Though he was blown away by recent films “Crash” and “Momento,” his all-time choice is “The Godfather.”

Lifelong film fanatic though he is, Blake isn’t immune to the emotional hazards found by sitting in the dark before the big screen.

“When I was in the first grade, I saw a reissue of the ‘Wizard of Oz’ and remember being terrified by the witch and those flying monkeys,” he said. “Terrified.”

Bobby Riggs isn’t an Academy member either, but he works in the film world as a special effects coordinator. He has worked on such films as “Rush Hour 3” and “Next.”

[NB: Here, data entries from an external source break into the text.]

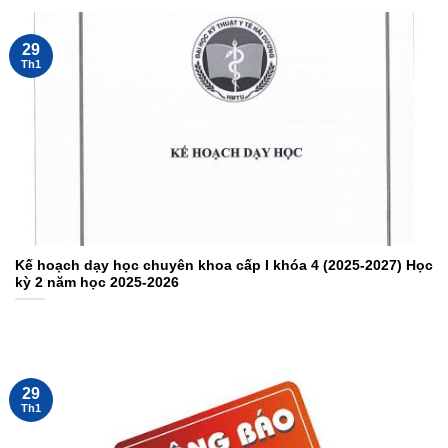
29
Th1
Kế hoạch dạy học chuyên khoa cấp I khóa 4 (2025-2027) Học
kỳ 2 năm học 2025-2026
29
Th1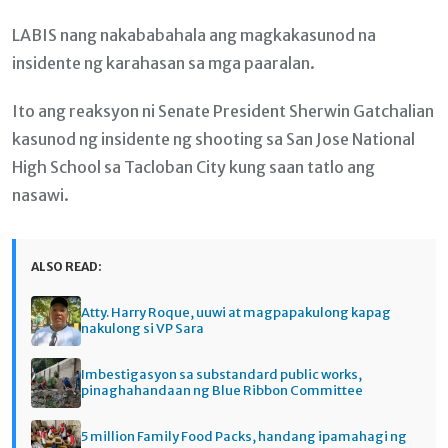
Email
LABIS nang nakababahala ang magkakasunod na
insidente ng karahasan sa mga paaralan.
Ito ang reaksyon ni Senate President Sherwin Gatchalian
kasunod ng insidente ng shooting sa San Jose National
High School sa Tacloban City kung saan tatlo ang
nasawi.
ALSO READ:
Atty. Harry Roque, uuwi at magpapakulong kapag
nakulong si VP Sara
Imbestigasyon sa substandard public works,
pinaghahandaan ng Blue Ribbon Committee
5 million Family Food Packs, handang ipamahagi ng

“I’m involved with the mechanical and practical aspects such as wind, rain, snow and pyrotechnics,” he said. “Both ‘Snow White’ and ‘The Wizard of Oz’ affected me as a boy and that may be why I ended up in the business.”

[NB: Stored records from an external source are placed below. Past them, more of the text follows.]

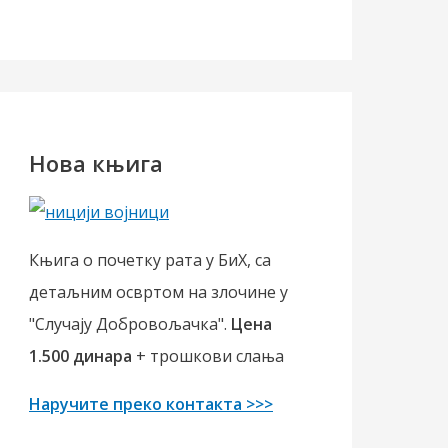
Нова књига
Књига о почетку рата у БиХ, са
детаљним освртом на злочине у
"Случају Добровољачка".
Цена
1.500 динара
+ трошкови слања
Наручите преко контакта >>>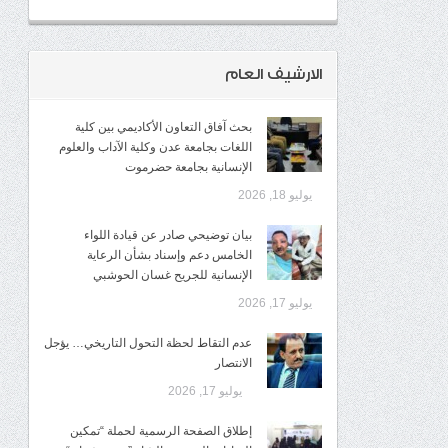
الارشيف العام
بحث آفاق التعاون الأكاديمي بين كلية
اللغات بجامعة عدن وكلية الآداب والعلوم
الإنسانية بجامعة حضرموت
يوليو 18, 2026
​بيان توضيحي صادر عن قيادة اللواء
الخامس دعم وإسناد بشأن الرعاية
الإنسانية للجريح غسان الحوشبي
يوليو 17, 2026
عدم التقاط لحظة التحول التاريخي… يؤجل
الانتصار
يوليو 17, 2026
إطلاق الصفحة الرسمية لحملة “تمكين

He loves going to the Clyde Theater but usually catches flicks on DVD.

“My favorite films have stood the test of time, like John Ford’s ‘The Searchers’ and Huston’s ‘Maltese Falcon,’” Riggs said.

At the Red Apple in Bayview, Belinda Locke is an expert in picking out films to recommend.

“I’m getting great feedback on ‘Michael Clayton,’” she said.

Locke has fond memories of seeing “E.T., the Extra-Terrestrial” at the Clyde when she was 3.

“I was afraid of him in the first half, and scared for him in the second,” she recalled.

Her favorite is an old John Wayne classic, “The Quiet Man.”

“Wayne and Maureen O’Hara were fantastic together; it was definitely not a politically correct relationship.”

Before he opened his Freeland restaurant Gerry’s Kitchen, Gerry Woolery ran an animation studio for 30 years, focusing on TV commercials and film titles for movies like “Grease” and “It’s a Mad, Mad, Mad, Mad World.”

He is an Academy member, though willing to go on the record with this year’s faves.

“I had a couple of favorites this year,” he said. “’Juno,’ ‘The Diving Bell and the Butterfly’ and “No Country for Old Men’ caught my attention.”

He thought Day Lewis gave an extraordinary performance. “For the women, Ellen Page carried the story of the pregnant teen beautifully in ‘Juno,’” Woolery said.

Though he lived in Los Angeles and came from a movie family — father Adrian did animation work on “Snow White” — Woolery said H.G. Wells’ science fiction classic “War of the Worlds” was the film that made the biggest impact on him. “I was scared to death in that dark theater.”

“That’s why we go to the movies,” he added.